I tried to tease apart the cases in a slightly different way in https://math.stackexchange.com/a/2096865
-- in summary, for non-zero discriminant one can transform the equation into one that is symmetric around the origin (and then the sign of the constant term tells whether the solution set is empty),
and for the zero discriminant there is a case that reduces to a quadratic equation in some combination of $x$ and $y$, and the discriminant of that equation tells you whether the solution is two parallel lines, one line (the two parallel lines merged into one), or empty.
Best Answer
There are two ways to prove this:
Formal: You can show, through a bunch of ugly computation, that the expression $B^2-4AC$ is invariant under rotation. So, consider when $B=0$ (in other words, when the conic section's directrix is parallel to one of the axes). It is easy to see that for a hyperbola $-4AC$ is positive, for an ellipse $-4AC$ is negative, and for a parabola $-4AC$ is $0$. For a better worded explanation, go to this link.
Very Informal But Intuitive: Take the equation $Ax^2+Bxy+Cy^2+Dx+Ey+F=0$. Imagine if $x$ and $y$ were very large numbers. We can forget about $Dx+Ey+F$ because it becomes insignificant when compared to $Ax^2+Bxy+Cy^2=0$. Now, divide by $x^2$:
$$A+B\left(\frac{y}{x}\right)+C\left(\frac{y}{x}\right)^2=0$$
We notice that we now have a quadratic in $\frac{y}{x}$.
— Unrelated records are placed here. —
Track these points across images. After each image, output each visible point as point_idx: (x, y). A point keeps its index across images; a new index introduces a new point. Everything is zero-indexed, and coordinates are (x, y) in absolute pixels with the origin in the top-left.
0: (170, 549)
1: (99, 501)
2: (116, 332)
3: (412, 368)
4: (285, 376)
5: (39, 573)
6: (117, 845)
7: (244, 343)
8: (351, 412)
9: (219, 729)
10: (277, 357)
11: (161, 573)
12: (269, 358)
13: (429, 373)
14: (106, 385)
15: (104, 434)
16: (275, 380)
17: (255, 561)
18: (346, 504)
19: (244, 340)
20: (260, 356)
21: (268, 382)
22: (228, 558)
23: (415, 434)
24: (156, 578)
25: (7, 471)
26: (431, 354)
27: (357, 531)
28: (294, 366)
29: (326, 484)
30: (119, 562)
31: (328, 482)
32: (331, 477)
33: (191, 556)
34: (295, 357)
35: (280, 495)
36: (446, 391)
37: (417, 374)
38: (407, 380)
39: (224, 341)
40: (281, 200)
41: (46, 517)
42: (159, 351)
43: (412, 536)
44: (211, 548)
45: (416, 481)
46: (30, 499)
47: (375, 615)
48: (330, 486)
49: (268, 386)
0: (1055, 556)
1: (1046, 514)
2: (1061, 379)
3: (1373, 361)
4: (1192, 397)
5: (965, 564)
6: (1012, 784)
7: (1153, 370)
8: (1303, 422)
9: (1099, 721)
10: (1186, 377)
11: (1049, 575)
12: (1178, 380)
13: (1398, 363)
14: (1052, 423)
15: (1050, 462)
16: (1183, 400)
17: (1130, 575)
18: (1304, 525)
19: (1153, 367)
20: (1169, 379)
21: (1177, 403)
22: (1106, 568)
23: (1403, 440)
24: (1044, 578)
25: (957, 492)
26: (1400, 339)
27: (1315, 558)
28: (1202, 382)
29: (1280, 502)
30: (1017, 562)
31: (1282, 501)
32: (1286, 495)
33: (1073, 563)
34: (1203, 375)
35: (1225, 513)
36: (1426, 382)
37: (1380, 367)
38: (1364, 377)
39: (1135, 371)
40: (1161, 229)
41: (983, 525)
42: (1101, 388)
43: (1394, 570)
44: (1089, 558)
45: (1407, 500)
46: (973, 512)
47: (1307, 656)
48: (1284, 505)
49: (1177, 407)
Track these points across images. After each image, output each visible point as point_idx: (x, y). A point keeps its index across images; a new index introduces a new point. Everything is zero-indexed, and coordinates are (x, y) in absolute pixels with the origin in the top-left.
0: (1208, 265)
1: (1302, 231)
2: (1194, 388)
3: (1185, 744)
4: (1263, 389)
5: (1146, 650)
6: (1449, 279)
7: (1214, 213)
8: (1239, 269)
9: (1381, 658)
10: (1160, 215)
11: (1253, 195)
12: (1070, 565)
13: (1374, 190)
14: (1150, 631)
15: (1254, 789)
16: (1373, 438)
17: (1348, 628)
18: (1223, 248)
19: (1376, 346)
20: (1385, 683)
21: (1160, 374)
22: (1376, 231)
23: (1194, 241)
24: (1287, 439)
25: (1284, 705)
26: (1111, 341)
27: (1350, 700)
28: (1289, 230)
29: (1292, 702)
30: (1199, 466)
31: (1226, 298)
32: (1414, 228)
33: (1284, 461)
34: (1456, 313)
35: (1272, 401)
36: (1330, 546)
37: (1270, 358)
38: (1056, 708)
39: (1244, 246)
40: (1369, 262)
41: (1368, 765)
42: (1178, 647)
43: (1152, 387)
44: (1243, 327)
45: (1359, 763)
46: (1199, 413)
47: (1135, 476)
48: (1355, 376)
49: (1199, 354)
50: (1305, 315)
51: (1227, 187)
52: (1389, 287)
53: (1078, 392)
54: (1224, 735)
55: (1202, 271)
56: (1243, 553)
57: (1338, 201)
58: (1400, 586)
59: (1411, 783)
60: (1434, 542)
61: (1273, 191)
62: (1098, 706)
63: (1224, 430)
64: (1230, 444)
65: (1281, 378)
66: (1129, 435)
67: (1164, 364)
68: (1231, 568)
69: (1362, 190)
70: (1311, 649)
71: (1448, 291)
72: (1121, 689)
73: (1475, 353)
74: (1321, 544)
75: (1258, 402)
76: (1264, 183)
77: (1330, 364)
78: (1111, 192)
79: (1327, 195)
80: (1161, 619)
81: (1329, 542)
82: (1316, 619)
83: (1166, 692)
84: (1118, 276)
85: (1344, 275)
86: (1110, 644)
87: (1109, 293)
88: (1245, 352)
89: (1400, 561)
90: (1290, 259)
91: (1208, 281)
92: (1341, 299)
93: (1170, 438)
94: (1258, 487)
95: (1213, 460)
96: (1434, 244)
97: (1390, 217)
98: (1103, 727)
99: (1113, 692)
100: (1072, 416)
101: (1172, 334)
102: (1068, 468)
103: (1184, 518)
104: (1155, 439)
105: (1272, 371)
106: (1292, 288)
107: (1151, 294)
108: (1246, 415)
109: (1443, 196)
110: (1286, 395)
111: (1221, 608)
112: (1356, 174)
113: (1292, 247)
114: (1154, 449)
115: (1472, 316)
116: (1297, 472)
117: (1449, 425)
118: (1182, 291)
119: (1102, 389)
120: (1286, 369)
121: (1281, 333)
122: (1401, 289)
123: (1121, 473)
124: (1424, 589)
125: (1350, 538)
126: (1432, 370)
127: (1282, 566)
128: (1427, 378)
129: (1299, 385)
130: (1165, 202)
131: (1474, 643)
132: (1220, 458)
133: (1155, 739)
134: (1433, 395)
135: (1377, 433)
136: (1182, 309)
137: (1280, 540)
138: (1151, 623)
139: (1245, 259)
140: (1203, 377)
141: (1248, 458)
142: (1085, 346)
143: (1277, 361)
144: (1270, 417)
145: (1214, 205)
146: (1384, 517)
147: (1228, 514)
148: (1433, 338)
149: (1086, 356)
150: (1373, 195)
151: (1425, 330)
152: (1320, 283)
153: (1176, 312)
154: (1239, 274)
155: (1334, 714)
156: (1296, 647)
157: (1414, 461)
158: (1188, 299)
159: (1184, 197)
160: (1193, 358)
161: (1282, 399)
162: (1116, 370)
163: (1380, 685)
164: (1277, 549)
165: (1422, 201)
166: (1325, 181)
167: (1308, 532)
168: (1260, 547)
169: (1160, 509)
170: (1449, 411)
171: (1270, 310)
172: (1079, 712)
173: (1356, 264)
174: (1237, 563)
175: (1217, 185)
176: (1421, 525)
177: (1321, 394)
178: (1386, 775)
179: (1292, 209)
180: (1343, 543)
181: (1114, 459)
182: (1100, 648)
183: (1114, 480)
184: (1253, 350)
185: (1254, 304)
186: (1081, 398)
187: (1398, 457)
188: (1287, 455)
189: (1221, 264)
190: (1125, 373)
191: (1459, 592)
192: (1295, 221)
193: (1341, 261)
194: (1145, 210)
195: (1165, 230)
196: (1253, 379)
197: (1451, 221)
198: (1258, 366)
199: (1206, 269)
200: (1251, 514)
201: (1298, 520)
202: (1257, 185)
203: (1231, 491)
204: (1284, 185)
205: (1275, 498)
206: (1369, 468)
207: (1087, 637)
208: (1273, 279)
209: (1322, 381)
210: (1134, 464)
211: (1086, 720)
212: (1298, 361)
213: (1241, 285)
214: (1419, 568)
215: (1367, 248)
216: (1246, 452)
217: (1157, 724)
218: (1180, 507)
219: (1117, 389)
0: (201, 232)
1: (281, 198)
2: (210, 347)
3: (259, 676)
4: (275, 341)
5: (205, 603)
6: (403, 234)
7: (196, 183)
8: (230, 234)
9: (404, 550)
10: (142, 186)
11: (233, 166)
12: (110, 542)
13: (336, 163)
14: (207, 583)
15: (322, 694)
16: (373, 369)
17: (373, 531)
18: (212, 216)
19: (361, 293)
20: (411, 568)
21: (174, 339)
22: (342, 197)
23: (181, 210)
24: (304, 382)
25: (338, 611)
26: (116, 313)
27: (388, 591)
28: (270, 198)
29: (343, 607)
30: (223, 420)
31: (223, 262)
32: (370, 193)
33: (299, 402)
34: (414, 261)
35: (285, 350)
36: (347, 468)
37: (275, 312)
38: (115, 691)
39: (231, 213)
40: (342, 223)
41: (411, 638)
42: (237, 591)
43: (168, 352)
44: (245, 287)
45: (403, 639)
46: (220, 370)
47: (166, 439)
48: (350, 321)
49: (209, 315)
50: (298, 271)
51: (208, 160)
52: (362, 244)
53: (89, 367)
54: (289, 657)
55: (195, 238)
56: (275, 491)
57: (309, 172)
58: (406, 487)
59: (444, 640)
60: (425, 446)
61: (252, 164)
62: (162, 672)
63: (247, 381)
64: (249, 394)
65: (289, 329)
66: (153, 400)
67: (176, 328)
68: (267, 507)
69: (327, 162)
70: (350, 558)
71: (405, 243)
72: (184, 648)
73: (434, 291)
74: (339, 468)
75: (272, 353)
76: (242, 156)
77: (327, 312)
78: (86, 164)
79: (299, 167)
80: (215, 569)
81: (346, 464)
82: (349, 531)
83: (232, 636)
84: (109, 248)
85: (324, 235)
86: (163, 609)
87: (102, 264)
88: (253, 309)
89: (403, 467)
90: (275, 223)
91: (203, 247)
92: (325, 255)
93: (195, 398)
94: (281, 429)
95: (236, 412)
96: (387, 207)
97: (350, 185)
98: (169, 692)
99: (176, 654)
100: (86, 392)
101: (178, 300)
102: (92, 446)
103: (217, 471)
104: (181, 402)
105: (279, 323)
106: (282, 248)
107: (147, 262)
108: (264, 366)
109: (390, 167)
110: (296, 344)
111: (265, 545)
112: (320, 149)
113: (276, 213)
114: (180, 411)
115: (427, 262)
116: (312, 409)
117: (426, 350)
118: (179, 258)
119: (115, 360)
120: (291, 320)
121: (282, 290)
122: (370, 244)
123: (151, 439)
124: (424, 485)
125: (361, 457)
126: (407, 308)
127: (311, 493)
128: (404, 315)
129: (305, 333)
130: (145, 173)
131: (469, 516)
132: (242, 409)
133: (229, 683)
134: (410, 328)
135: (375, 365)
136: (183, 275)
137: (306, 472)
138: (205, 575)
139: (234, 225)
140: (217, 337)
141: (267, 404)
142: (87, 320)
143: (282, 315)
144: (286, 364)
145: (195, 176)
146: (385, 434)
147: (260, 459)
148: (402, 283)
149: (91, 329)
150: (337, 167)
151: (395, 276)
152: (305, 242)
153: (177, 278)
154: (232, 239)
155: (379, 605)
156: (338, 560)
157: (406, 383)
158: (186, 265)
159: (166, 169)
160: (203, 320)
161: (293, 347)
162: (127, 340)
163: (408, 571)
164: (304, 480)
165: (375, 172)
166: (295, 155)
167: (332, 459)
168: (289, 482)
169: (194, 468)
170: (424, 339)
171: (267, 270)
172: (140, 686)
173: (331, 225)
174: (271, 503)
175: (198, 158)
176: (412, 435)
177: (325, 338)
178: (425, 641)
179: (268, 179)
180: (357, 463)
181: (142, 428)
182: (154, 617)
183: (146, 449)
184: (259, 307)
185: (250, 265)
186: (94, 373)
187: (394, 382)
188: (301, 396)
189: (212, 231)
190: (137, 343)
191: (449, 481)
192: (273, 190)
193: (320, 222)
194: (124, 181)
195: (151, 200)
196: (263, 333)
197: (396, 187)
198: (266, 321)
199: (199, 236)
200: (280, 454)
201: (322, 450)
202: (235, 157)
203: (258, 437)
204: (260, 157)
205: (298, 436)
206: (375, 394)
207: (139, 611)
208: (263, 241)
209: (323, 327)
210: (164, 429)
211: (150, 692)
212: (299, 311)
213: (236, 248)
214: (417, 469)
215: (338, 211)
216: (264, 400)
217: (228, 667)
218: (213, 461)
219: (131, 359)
This next part is a little hard to explain in words (and my English is sort of bad) but I will try my best.
The number of solutions to this equation represents the number of ways in which the graph of the equation "zooms off towards infinity." Imagine zooming out really far from a graph of a hyperbola. You would only see an "X" formed by two lines (these lines are the asymptotes of the hyperbola). If you solve for $\frac{y}{x}$ in the above equation, you would be solving for the slopes of those lines. Imagine zooming out really far from a graph of a parabola. You would only see one line (the axis of symmetry for the parabola). If you solve for $\frac{y}{x}$ in the above equation, you would be solving for the slope of that line. If you zoomed out really far from a graph of an ellipse, you would see a point.
So, if $A+B\left(\frac{y}{x}\right)+C\left(\frac{y}{x}\right)^2=0$ has two solutions for $\frac{y}{x}$, the equation is a hyperbola. One solution means parabola. Zero solutions means ellipse or circle. The number of solutions corresponds to the sign of $B^2-4AC$.
I sort of like this informal proof because it explains why the discriminant of a conic looks like that of a quadratic.